A Domino determined critical failure
These kind of failures are vary in scenarios. For example, a most common scenario is that PANIC or QUIT takes longer than default time value. The default timeout value to QUIT a Domino server is 300 seconds, but you can modify this value in the server document. If a Domino server is not ended within the timeout interval after issuing the QUIT command, the Domino server will be forced to end and an NSD file is generated accordingly.
Domino subsystem or job ends abnormally
A user does an ENDJOB *IMMED on a Domino job, or an ENDSBS *IMMED on a Domino subsystem, or an ENDDOMSVR *IMMED (which turns into an ENDSBS *IMMED command internally). This leaves a small truncated NSD.
User requests an NSD
User is able to request an NSD in following ways:
a. Choose option 17 from WRKDOMSVR
b. Use the CL command RUNDOMCMD SERVER@nowiki@1CMD(CALL PGM(QNOTES/NSD))

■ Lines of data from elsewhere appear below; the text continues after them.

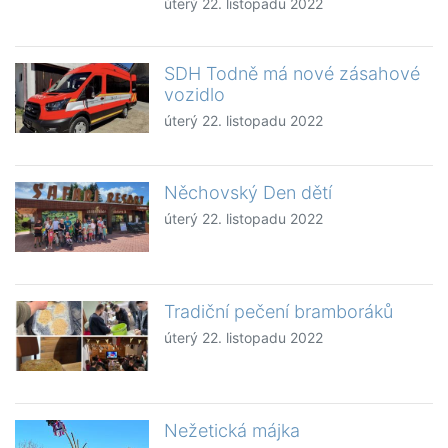
úterý 22. listopadu 2022
SDH Todně má nové zásahové
vozidlo
úterý 22. listopadu 2022
Něchovský Den dětí
úterý 22. listopadu 2022
Tradiční pečení bramboráků
úterý 22. listopadu 2022
Nežetická májka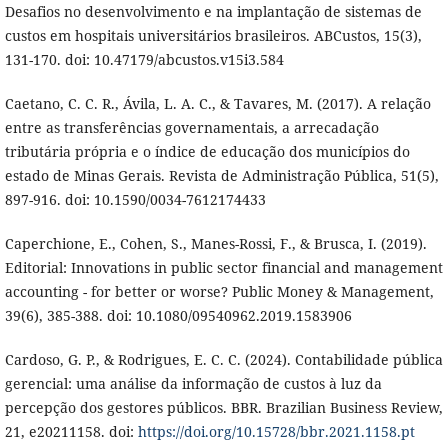
Desafios no desenvolvimento e na implantação de sistemas de
custos em hospitais universitários brasileiros. ABCustos, 15(3),
131-170. doi: 10.47179/abcustos.v15i3.584
Caetano, C. C. R., Ávila, L. A. C., & Tavares, M. (2017). A relação
entre as transferências governamentais, a arrecadação
tributária própria e o índice de educação dos municípios do
estado de Minas Gerais. Revista de Administração Pública, 51(5),
897-916. doi: 10.1590/0034-7612174433
Caperchione, E., Cohen, S., Manes-Rossi, F., & Brusca, I. (2019).
Editorial: Innovations in public sector financial and management
accounting - for better or worse? Public Money & Management,
39(6), 385-388. doi: 10.1080/09540962.2019.1583906
Cardoso, G. P., & Rodrigues, E. C. C. (2024). Contabilidade pública
gerencial: uma análise da informação de custos à luz da
percepção dos gestores públicos. BBR. Brazilian Business Review,
21, e20211158. doi:
https://doi.org/10.15728/bbr.2021.1158.pt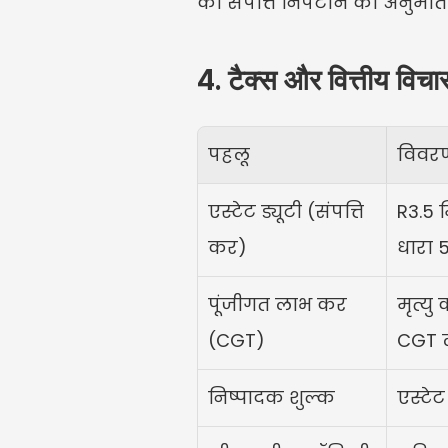
को संपत्ति निपटाने की अनुमति
4. टैक्स और वित्तीय विचा
पहलू
विवर
एस्टेट ड्यूटी (संपत्ति 
R3.5 
कर)
धारा 
पूंजीगत लाभ कर 
मृत्यु
(CGT)
CGT ल
निष्पादक शुल्क
एस्टे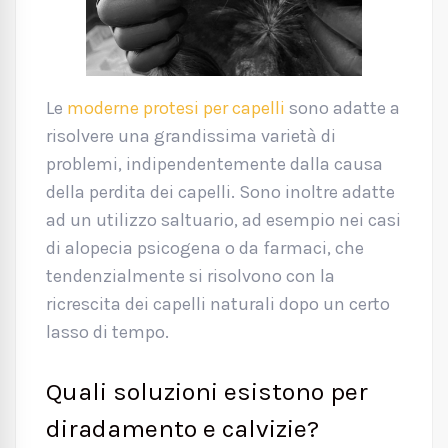
Le
moderne protesi per capelli
sono adatte a
risolvere una grandissima varietà di
problemi, indipendentemente dalla causa
della perdita dei capelli. Sono inoltre adatte
ad un utilizzo saltuario, ad esempio nei casi
di alopecia psicogena o da farmaci, che
tendenzialmente si risolvono con la
ricrescita dei capelli naturali dopo un certo
lasso di tempo.
Quali soluzioni esistono per
diradamento e calvizie?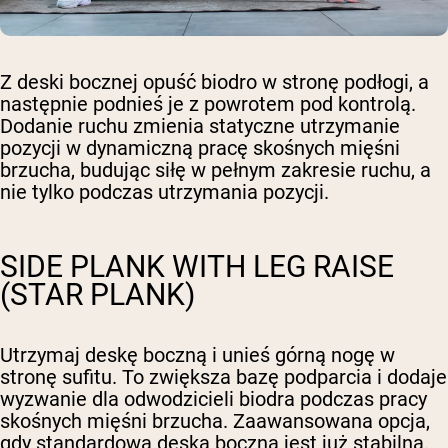
Z deski bocznej opuść biodro w stronę podłogi, a
następnie podnieś je z powrotem pod kontrolą.
Dodanie ruchu zmienia statyczne utrzymanie
pozycji w dynamiczną pracę skośnych mięśni
brzucha, budując siłę w pełnym zakresie ruchu, a
nie tylko podczas utrzymania pozycji.
SIDE PLANK WITH LEG RAISE
(STAR PLANK)
Utrzymaj deskę boczną i unieś górną nogę w
stronę sufitu. To zwiększa bazę podparcia i dodaje
wyzwanie dla odwodzicieli biodra podczas pracy
skośnych mięśni brzucha. Zaawansowana opcja,
gdy standardowa deska boczna jest już stabilna.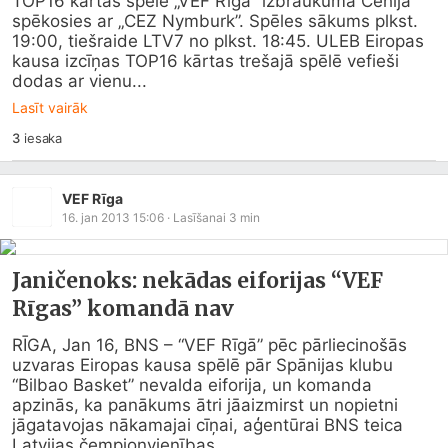
TOP16 kārtas spēlē „VEF Rīga” izbraukumā Čehijā 
spēkosies ar „CEZ Nymburk”. Spēles sākums plkst. 
19:00, tiešraide LTV7 no plkst. 18:45. ULEB Eiropas 
kausa izcīņas TOP16 kārtas trešajā spēlē vefieši 
dodas ar vienu...
Lasīt vairāk
3
iesaka
VEF Rīga
16. jan 2013 15:06
· Lasīšanai
3
min
Janičenoks: nekādas eiforijas “VEF
Rīgas” komandā nav
RĪGA, Jan 16, BNS – “VEF Rīgā” pēc pārliecinošās 
uzvaras Eiropas kausa spēlē pār Spānijas klubu 
“Bilbao Basket” nevalda eiforija, un komanda 
apzinās, ka panākums ātri jāaizmirst un nopietni 
jāgatavojas nākamajai cīņai, aģentūrai BNS teica 
Latvijas čempionvienības...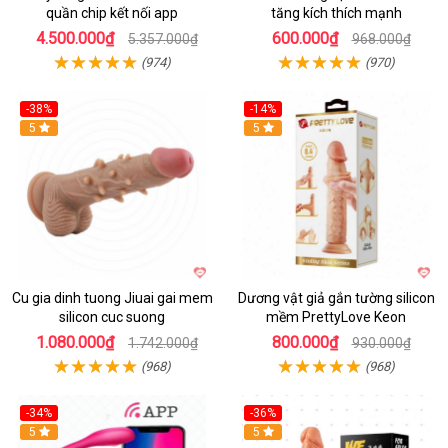
quần chip kết nối app
tăng kích thích mạnh
4.500.000₫
600.000₫
5.357.000₫
968.000₫
(974)
(970)
-38%
-14%
5
5
Cu gia dinh tuong Jiuai gai mem
Dương vật giả gắn tường silicon
silicon cuc suong
mềm PrettyLove Keon
1.080.000₫
800.000₫
1.742.000₫
930.000₫
(968)
(968)
-34%
-36%
5
5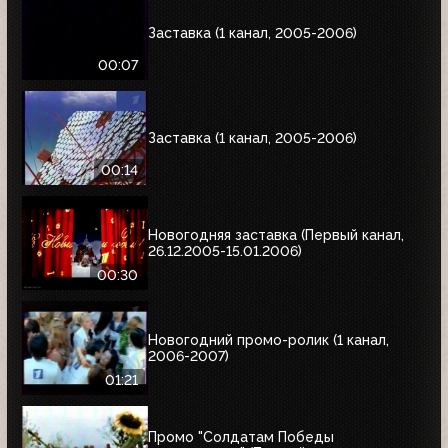
Заставка (1 канал, 2005-2006)
00:07
Заставка (1 канал, 2005-2006)
00:14
Новогодняя заставка (Первый канал,
26.12.2005-15.01.2006)
00:30
Новогодний промо-ролик (1 канал,
2006-2007)
01:21
Промо "Солдатам Победы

c. Issue the command "Load nsd" from domino console
Invoking NSD outside of the Domino server requires you to do it via a RUNDOMCMD command or via option 17 of WRKDOMSVR. If you just run CALL QNOTES/NSD from an IBM i command line, you will get an NSD file created under your current working directory but it will miss all of the Domino specific data.
Conclusion
In this article, we introduce the NSD tool of IBM Domino on IBM i platform, including brief introduction of each section of an NSD file, history and evolvement of NSD on IBM i, and how NSD is triggered or called by end user. NSD provides an easy and flexible way to collect the necessary information for diagnostics when Domino server runs into error conditions. We hope you can better leverage this tool to troubleshoot IBM i Domino problems.